--- INPUT FOR THIS TASK Enclosed Below ---

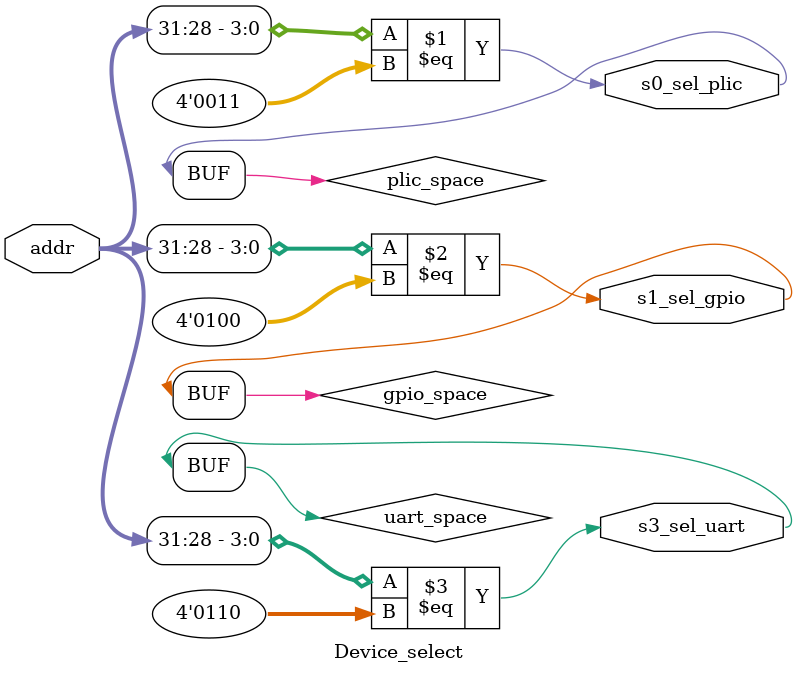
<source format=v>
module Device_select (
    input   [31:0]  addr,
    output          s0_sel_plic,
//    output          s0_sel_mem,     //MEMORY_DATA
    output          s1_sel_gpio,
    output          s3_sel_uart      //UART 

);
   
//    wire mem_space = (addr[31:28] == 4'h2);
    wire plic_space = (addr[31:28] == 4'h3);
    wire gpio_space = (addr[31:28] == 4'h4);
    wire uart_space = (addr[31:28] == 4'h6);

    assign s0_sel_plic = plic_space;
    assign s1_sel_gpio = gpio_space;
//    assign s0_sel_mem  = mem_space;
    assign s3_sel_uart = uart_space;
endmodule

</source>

--- End of Enclosed INPUT FOR THIS TASK ---

== WORK INSTRUCTIONS ==
Output exactly the lines from the one containing "wire plic_space = (addr[31:28] == 4'h3);" through the last line of the entries, both ends included.

== RESPONSE FOR THIS EXERCISE ==
    wire plic_space = (addr[31:28] == 4'h3);
    wire gpio_space = (addr[31:28] == 4'h4);
    wire uart_space = (addr[31:28] == 4'h6);

    assign s0_sel_plic = plic_space;
    assign s1_sel_gpio = gpio_space;
//    assign s0_sel_mem  = mem_space;
    assign s3_sel_uart = uart_space;
endmodule

</source>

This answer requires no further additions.